Comparable relationships have been found between the PiMZ heterozygous state and lung disease. With the exception of a few reports (23), most studies have shown similar pulmonary function (FEV1 values) between PiMM and PiMZ patients (13-17). However, when an additional insult, such as smoking, was introduced, MZ patients tended to do worse compared with MM patients (24,25). Klayton et al. (24) found that elderly heterozygotes who smoked had a significantly higher incidence of chronic obstructive pulmonary disease (COPD) compared with normal homozygotes (PiMM) who smoked. In contrast, they found no difference in the incidence of COPD between subjects with MM and MZ phenotypes who did not smoke. Similarly, Sandford et al. (25) found that the MZ phenotype was significantly more prevalent in smokers with COPD than in those without obstructive lung disease. Other researchers showed that smokers with the MZ carrier state had a greater annual decline in FEV-1 and a higher risk of COPD, compared with the general population (21).
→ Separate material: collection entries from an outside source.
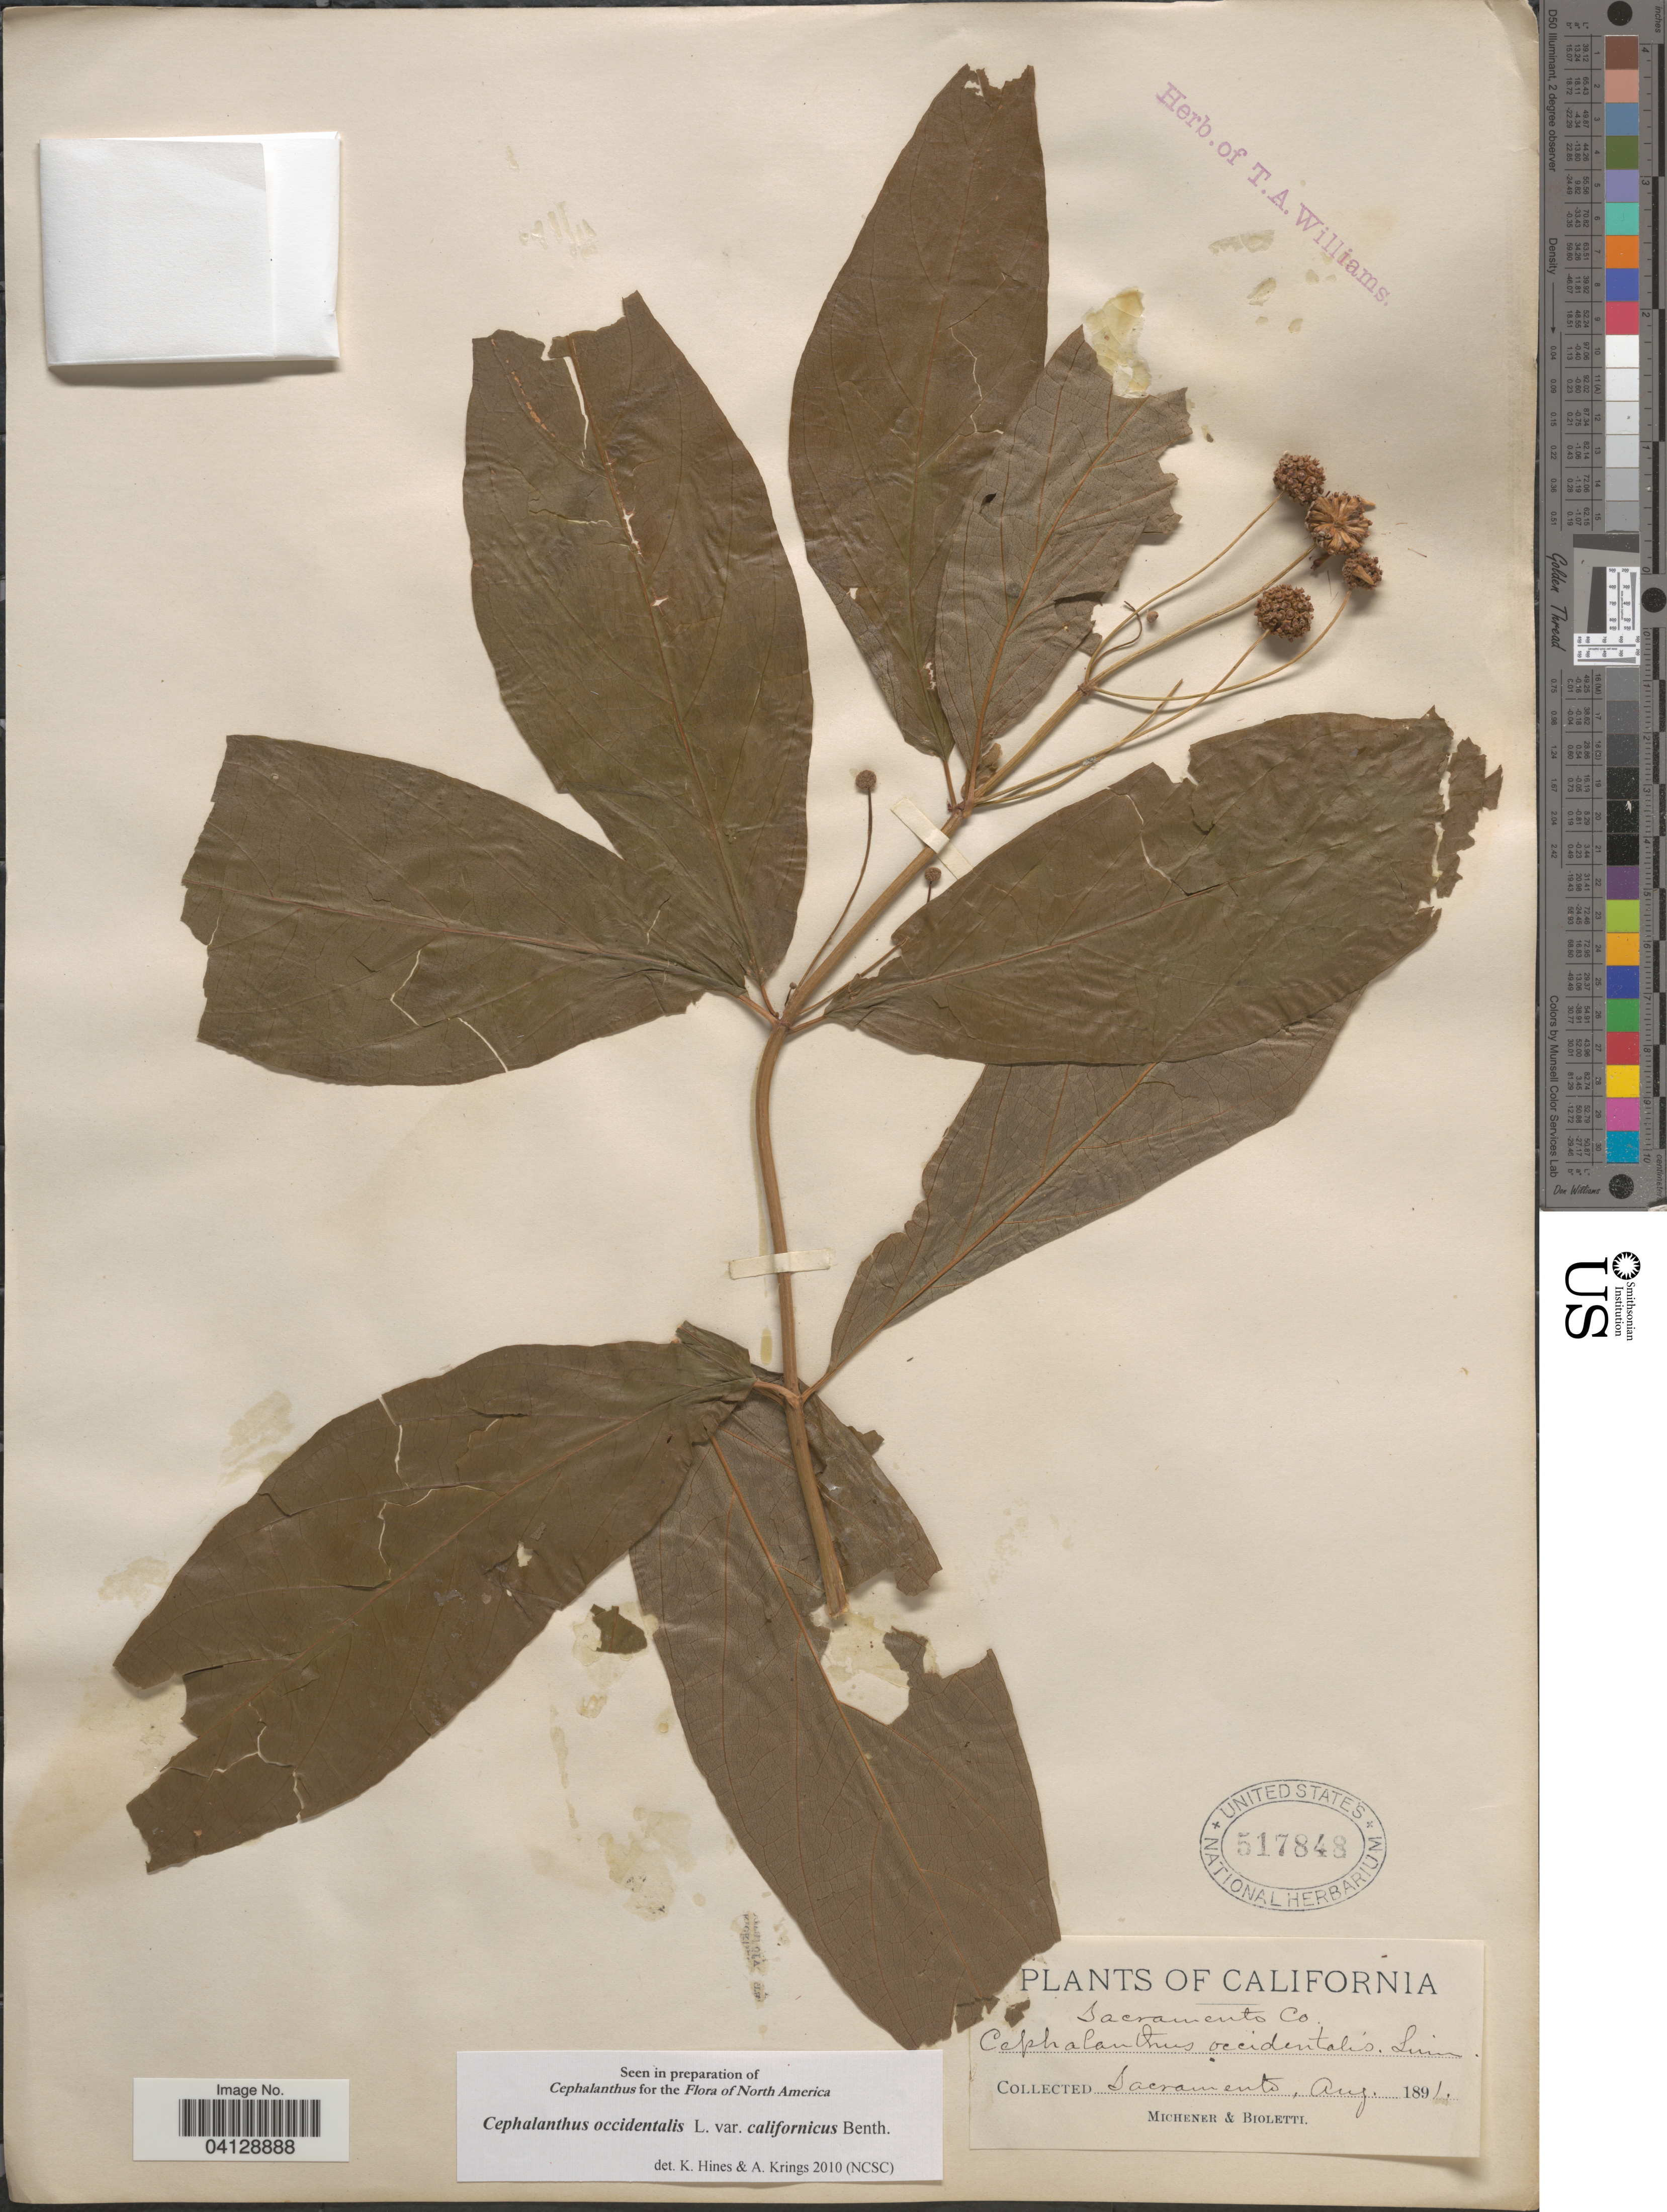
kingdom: Plantae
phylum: Tracheophyta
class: Magnoliopsida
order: Gentianales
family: Rubiaceae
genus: Cephalanthus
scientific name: Cephalanthus occidentalis var. californicus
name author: Benth.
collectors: -. Michener & -- Bioletti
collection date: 1891-08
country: United States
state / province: California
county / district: Sacramento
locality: Sacramento Co. Sacramento.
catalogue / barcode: US 517848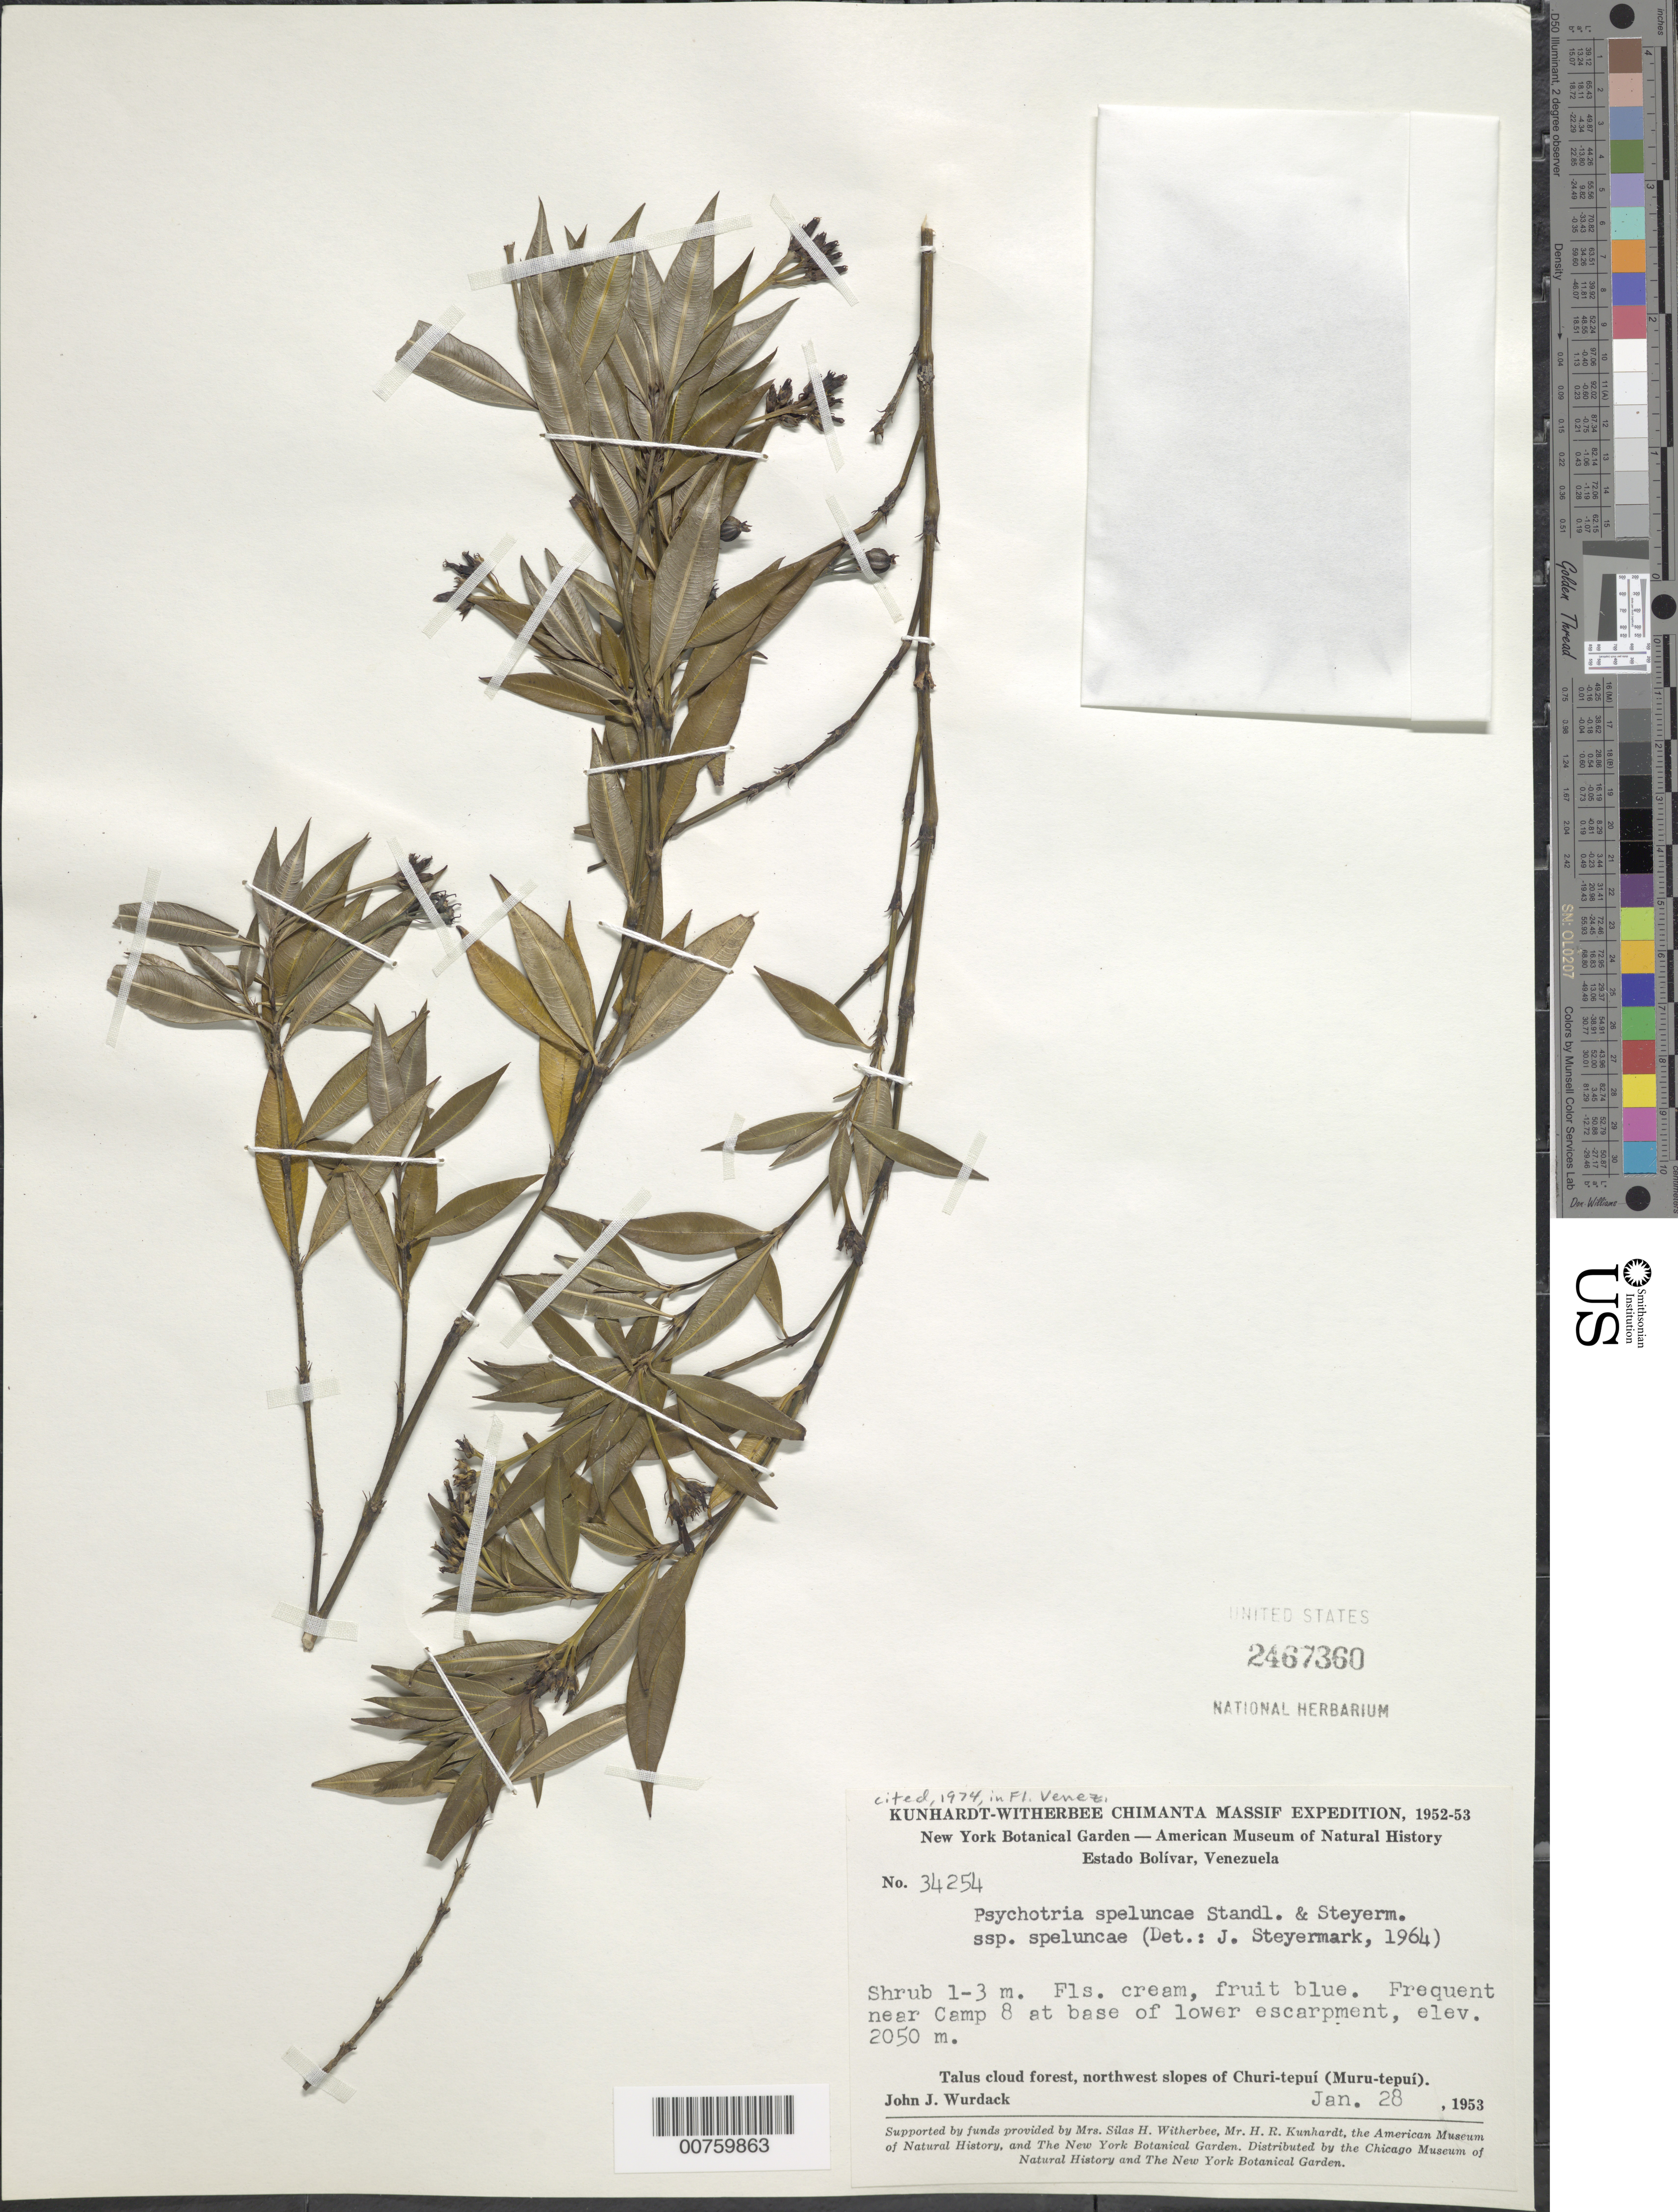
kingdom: Plantae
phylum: Tracheophyta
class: Magnoliopsida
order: Gentianales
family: Rubiaceae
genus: Psychotria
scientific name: Psychotria speluncae subsp. speluncae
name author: Standl. & Steyerm.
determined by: Steyermark, Julian A., (VEN)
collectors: J. J. Wurdack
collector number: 34254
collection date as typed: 28-Jan-53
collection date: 1953-01-28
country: Venezuela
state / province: Bolívar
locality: Churi-tepuí (Muru-tepuí), Camp 8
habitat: Talus cloud forest, base of lower escarpment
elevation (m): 2050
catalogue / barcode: US 2467360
Similar to previous studies, our study illustrates the existing problems concerning the diagnosis of the heterozygous PiZ states of α1ATD. It is easily overlooked by clinical exploration, laboratory tests and routinely stained liver biopsies. Heterozygotes with LD may have normal serum levels of α1AT and may be missed even when periodic acid-S staining is applied because the typical histologic features can be subtle.
In conclusion, we found no association between the heterozygous PiZ state of α1ATD and the presence of chronic LD in general, or the presence of cryptogenic cirrhosis. In contrast, patients with decompensated LD of any etiology had a significantly higher prevalence of PiMZ compare with patients with compensated LD. Furthermore, in patients with chronic LD due to HCV or NAFLD there was a significant association between the PiMZ heterozygous state and increased severity of LD and the need for liver transplantation. These interim results suggest that the PiMZ α1ATD heterozygous state may have a role in worsening LD due to HCV or NAFLD. Larger subject numbers are necessary to establish whether similar disease modifier association exists for other LDs.